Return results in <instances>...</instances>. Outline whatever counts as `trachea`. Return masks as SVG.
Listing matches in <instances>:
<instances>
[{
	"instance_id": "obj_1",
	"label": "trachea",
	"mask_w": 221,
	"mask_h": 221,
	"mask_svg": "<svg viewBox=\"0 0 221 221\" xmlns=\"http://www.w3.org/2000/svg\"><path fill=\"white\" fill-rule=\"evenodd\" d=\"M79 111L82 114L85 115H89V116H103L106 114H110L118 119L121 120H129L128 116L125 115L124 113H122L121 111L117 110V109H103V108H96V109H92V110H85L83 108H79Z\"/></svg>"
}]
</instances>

================

Copy the material above line for line, with no changes.

Return results in <instances>...</instances>. Outline whatever counts as `trachea`. Return masks as SVG.
Listing matches in <instances>:
<instances>
[{
	"instance_id": "obj_1",
	"label": "trachea",
	"mask_w": 221,
	"mask_h": 221,
	"mask_svg": "<svg viewBox=\"0 0 221 221\" xmlns=\"http://www.w3.org/2000/svg\"><path fill=\"white\" fill-rule=\"evenodd\" d=\"M79 111L82 114L85 115H89V116H103L106 114H110L118 119L121 120H129L128 116L125 115L124 113H122L121 111L117 110V109H103V108H96V109H92V110H85L83 108H79Z\"/></svg>"
}]
</instances>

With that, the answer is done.